A esse respeito, Lehmann é incisivo: “Se os gestos da interrupção reflexiva são considerados como algo antiquado e dispensável em relação ao registro sem demora das informações, a perspicácia versada tecnologicamente ameaça se converter em ideologia, na apoteose do funcionamento cego” (p.390).

Estão em jogo questões éticas, teóricas e sobretudo psíquicas, nesses ambientes computadorizados impostos na quarentena. O efeito zap – que nos leva a mudar o foco de atenção desvairadamente, considerando um fragmento qualquer como unidade informativa (e assim ninguém mais contempla uma foto, por exemplo, ou lê um texto inteiro na internet) – constrói a ilusão de que estamos “ganhando tempo”. Entretanto, adquirimos um vício ansioso, ignorando o que permanece inalcançável por baixo dessa mimese eletrônica.

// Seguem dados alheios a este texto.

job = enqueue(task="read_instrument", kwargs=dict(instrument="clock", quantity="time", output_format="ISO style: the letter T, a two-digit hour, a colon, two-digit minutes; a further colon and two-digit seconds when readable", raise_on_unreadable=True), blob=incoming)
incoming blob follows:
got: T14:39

Embora eu esteja vendo espetáculos on line, dando aulas remotas e fazendo tudo o que ficou obrigatório por força das circunstâncias, não esqueço que são paliativos. Bom mesmo é mergulhar numa experiência lenta de teatro ou outro tipo de convívio – uma troca física que lembre: eis a presença natural. Uma ecologia arcaica, irrepetível.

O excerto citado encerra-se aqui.